A widely condemned dog meat festival opened on Sunday despite the Chinese government’s recent attempts to discourage dog consumption across the country.

The annual Lychee and Dog Meat Festival in the southern city of Yulin is scheduled to go on for 10 days in defiance of international criticism.

Humane International Society, one of the event’s fiercest critics, urged the government to halt the festival after some of its activists rescued 10 puppies that were being sold at a market outside Yulin.

“I couldn’t believe that these friendly and innocent puppies would be killed for food if we hadn’t been there by chance, and I can’t believe that anyone would even want to eat these adorable little darlings,” Jenifer Chen, an activist with the group, said in a statement.

China’s controversial wildlife-farming industry has come under increased scrutiny this year because of the coronavirus pandemic, which is believed to have originated in a wet market in the central Chinese city of Wuhan.

In April, the country’s Ministry of Agriculture and Rural Affairs excluded dogs from a list of animals that can be farmed for meat. It was the first time ever that the Chinese government explicitly addressed the consumption of dog meat in an official document.

“With the progress of human civilization and the public’s concern and preference for animal protection, dogs have changed from traditional domestic animals to companion animals,” the government said in a draft proposal translated by HSI.
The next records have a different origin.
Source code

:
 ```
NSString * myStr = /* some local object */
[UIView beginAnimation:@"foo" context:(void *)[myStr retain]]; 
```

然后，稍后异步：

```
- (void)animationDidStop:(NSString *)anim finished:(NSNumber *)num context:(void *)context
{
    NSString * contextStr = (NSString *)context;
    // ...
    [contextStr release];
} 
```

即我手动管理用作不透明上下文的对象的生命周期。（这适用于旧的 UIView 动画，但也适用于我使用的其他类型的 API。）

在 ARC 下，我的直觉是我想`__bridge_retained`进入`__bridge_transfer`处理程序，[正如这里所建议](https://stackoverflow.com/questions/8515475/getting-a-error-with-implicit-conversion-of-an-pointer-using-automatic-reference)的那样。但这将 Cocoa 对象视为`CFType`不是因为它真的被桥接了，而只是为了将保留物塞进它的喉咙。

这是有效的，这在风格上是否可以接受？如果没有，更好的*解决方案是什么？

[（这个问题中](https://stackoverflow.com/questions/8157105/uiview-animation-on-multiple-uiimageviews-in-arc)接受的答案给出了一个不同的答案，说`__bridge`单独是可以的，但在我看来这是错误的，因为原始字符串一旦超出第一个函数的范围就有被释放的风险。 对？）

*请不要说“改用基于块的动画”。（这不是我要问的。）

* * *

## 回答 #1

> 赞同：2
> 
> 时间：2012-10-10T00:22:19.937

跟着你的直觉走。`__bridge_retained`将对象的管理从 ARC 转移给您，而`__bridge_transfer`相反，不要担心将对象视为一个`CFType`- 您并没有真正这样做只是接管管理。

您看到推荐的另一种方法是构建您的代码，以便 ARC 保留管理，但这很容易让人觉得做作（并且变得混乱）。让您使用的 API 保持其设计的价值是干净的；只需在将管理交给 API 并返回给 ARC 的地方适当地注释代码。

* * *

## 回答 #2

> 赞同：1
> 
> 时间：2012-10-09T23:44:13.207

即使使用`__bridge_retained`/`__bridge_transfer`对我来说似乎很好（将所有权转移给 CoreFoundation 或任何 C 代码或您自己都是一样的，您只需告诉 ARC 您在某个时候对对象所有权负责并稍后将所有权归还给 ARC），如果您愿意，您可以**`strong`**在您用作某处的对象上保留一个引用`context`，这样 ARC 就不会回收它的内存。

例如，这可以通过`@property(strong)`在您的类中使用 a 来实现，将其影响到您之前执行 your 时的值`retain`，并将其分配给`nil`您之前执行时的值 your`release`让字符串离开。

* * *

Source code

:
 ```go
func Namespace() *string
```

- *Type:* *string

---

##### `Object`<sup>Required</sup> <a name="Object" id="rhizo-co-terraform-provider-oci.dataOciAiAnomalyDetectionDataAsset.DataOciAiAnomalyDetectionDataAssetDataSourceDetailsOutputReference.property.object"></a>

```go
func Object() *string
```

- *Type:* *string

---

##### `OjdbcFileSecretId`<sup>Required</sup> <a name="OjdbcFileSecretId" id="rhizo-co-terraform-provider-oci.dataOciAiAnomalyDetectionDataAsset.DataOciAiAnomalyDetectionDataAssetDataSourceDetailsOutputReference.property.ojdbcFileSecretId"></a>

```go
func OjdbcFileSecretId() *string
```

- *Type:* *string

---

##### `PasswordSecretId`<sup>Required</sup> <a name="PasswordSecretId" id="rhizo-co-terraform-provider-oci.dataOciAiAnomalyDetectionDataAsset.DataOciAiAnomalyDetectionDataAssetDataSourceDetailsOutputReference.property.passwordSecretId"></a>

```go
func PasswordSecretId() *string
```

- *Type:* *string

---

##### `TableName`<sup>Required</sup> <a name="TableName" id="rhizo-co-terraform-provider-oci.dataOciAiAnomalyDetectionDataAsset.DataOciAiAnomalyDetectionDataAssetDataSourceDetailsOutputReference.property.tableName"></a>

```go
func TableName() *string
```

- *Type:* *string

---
The festival was still underway this week despite the growing efforts to stop it. Event organizers have been accused of snatching thousands of dogs and cats from the streets or from people’s backyards, cramming them into cages and loading them into trucks to bring to the festival ever year.

But Dr. Peter Li, the nonprofit’s China policy specialist, said the increasingly controversial nature of the dog meat business is starting to affect this questionable culinary habit.

“While some traders told the activists they were doing as much business as possible to make up for lack of sales from January to March due to the coronavirus, others reported that it is now harder to acquire live dogs from outside Guangxi province due to the government’s crackdown on trans-provincial animal transport,” he said in a statement. “Instead of the huge slaughter trucks of previous years bringing in thousands of dogs at a time, they say it is more common now to see small truckloads of mostly locally sourced dogs from nearby towns.”